Beware of these "super tips" that pop up on social networks promising high ratings. This could be a group of investors wanting to push currency prices up, in so-called pump and dump operations.


5- Tether (USDT)

Anyone who conducts structured transactions or arbitrage knows that Tether (USDT) is one hand on the wheel, but the eternal distrust hanging over the backing of this stablecoin should be a cause for great concern and a significant point of attention.


6- Exchange

People who always conduct buying and selling usually leave their assets on the exchange for reasons of convenience and cost. Choose your broker carefully. They have no regulation of their own regarding segregation of capital and other rules that protect investors' money.


If the exchange has a problem with fund management, a hacker attack, or any other reason, you could lose your assets.


7- Business courses

Beware of courses that promise high returns in a few hours of work.
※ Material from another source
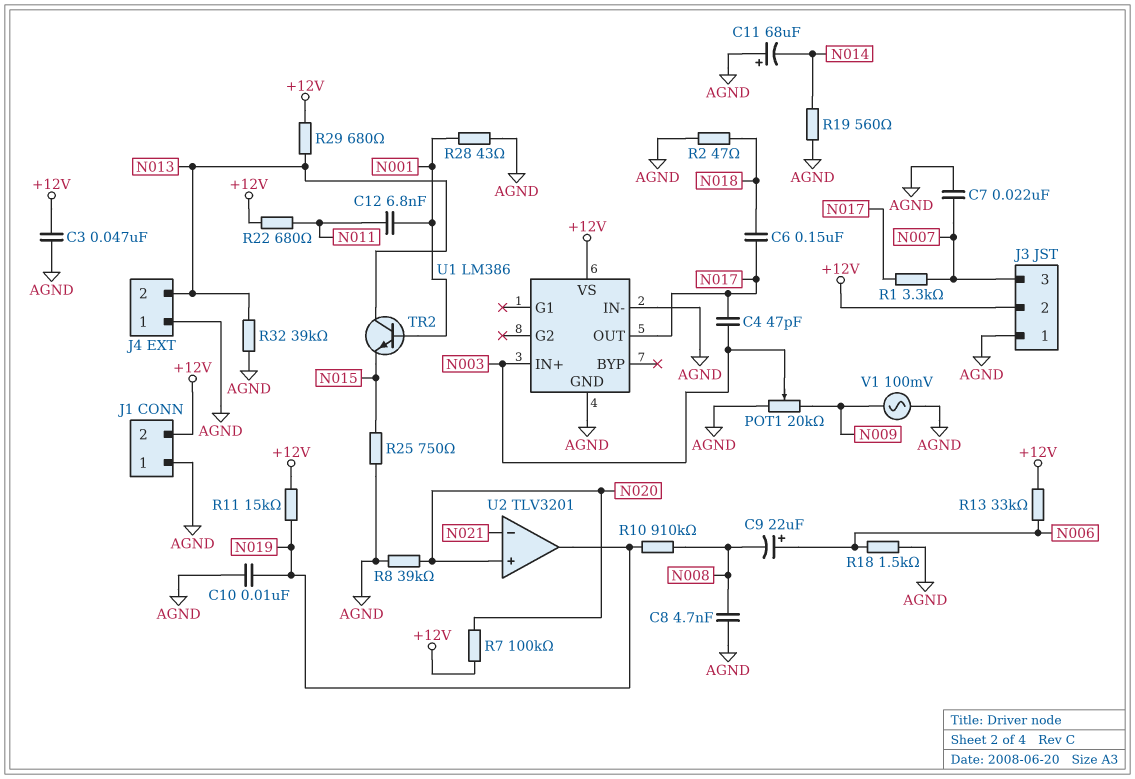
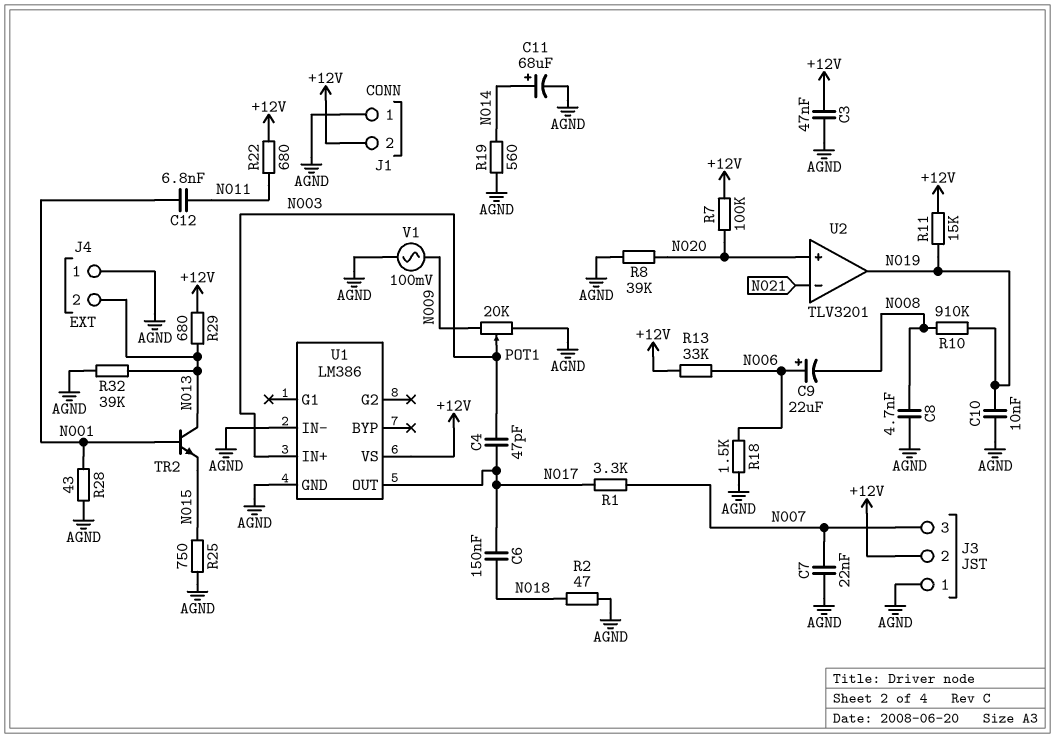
C11: 68uF (plus AGND, minus N014) -> 68uF (plus N014, minus AGND)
This type of guarantee is far from reality. Everything in life takes effort and practice, and it will be no different for asset traders, especially those who work with cryptocurrencies, which are part of a very new market with a regulation to be created. .


Success only comes from experience, so it takes a while. It takes patience to think that you will get rich when you start trading bitcoins is pure illusion, and represents a short road to failure and loss, so be patient.


Before paying good money for these "advice," it's worth asking yourself the following question: If these people are as good as they say they are, why do they choose to share the secrets of their perceived success? Do they make money from trading courses or trading courses?


8- Matrix

Through the CoinMarketCap website, you can track a range of important metrics, such as currency capitalization, units, prices, volumes, growth charts, official websites, etc. Make sure the currency you are trading is capitalized, with the appropriate trading volume on various exchanges. And with a project on its official website.


9- Order Type

There are two types of orders: market orders or limit orders. When you select the first one, the order will be executed at the best price up to the amount of your capital.


Be wary of this type of movement when trading on low-volume assets or exchanges with low liquidity, as the spread between buy and sell orders and the best bidders increases greatly.


On the other hand, in limit orders, you set the execution price, and it is executed only when the counterparty accepts your price.

10- Operating cost

A common mistake of a beginning investor in both the stock exchange and cryptocurrency market is to disregard transaction costs, such as brokerage or trading fees. Therefore, before starting operations, do your homework and find all the cost and all the solutions to reduce these costs.